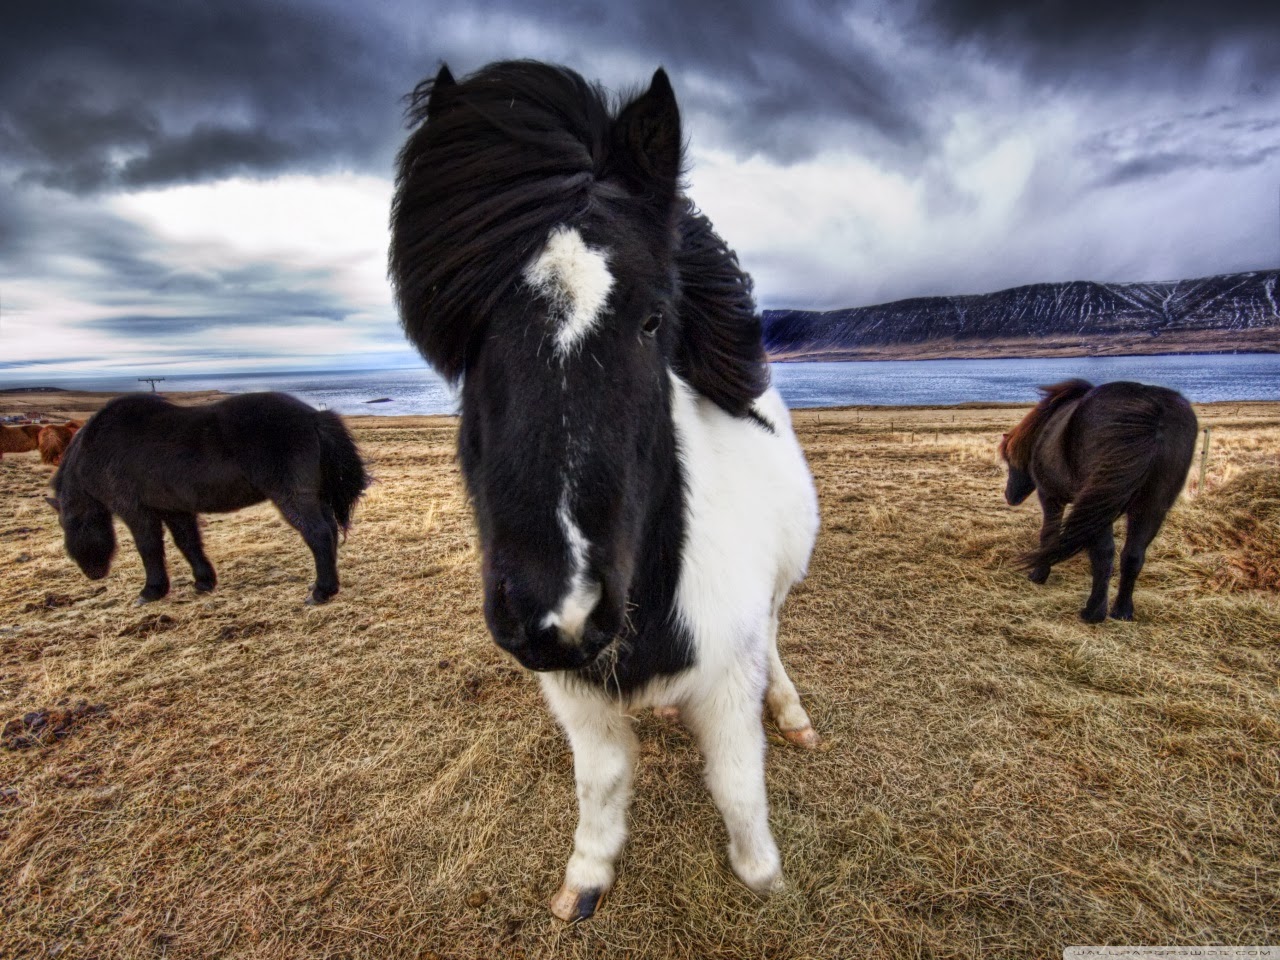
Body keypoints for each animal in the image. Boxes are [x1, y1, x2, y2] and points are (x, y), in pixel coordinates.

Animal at [47, 392, 369, 605]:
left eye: (71, 524)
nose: (93, 572)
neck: (95, 450)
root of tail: (314, 416)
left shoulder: (135, 510)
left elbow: (149, 548)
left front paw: (151, 591)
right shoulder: (174, 508)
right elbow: (188, 543)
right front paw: (203, 581)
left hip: (293, 497)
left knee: (318, 533)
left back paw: (321, 591)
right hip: (313, 495)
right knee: (329, 530)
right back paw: (328, 583)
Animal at [390, 60, 820, 921]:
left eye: (654, 320)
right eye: (466, 335)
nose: (560, 611)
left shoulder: (728, 678)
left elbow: (737, 782)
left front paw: (764, 874)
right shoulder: (572, 689)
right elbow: (602, 778)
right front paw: (586, 877)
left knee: (775, 637)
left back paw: (791, 710)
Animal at [999, 379, 1198, 622]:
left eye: (1009, 461)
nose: (1009, 496)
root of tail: (1155, 411)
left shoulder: (1050, 496)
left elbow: (1048, 534)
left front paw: (1038, 574)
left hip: (1101, 504)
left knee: (1105, 553)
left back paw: (1093, 612)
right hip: (1149, 506)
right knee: (1133, 555)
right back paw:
——
* Instructions for the task:
Pictures aside, print every line of the material exactly.

* Finished exercise:
Body keypoints for each animal in the image. Boxes are [x1, y1, x2, y2] and points are (x, y), in pixel coordinates.

Animal at [47, 392, 369, 605]:
left eye: (71, 524)
nose: (93, 572)
neck: (95, 450)
root of tail: (314, 416)
left shoulder: (135, 510)
left elbow: (149, 548)
left front paw: (151, 591)
right shoulder: (174, 508)
right elbow: (188, 543)
right front paw: (203, 581)
left hip: (293, 497)
left knee: (318, 533)
left back paw: (321, 591)
right hip: (313, 495)
right knee: (329, 530)
right back paw: (328, 583)
Animal at [390, 60, 820, 921]:
left eye: (654, 320)
right eye: (466, 335)
nose: (560, 611)
left shoulder: (728, 678)
left elbow: (737, 782)
left front paw: (764, 874)
right shoulder: (572, 689)
right elbow: (602, 778)
right front paw: (586, 877)
left knee: (775, 637)
left back paw: (791, 710)
Animal at [999, 379, 1198, 622]:
left eye: (1009, 461)
nose: (1009, 496)
root of tail: (1155, 411)
left shoulder: (1050, 496)
left elbow: (1048, 534)
left front paw: (1038, 574)
left hip: (1101, 504)
left knee: (1105, 553)
left back paw: (1093, 612)
right hip: (1149, 506)
right knee: (1133, 555)
right back paw:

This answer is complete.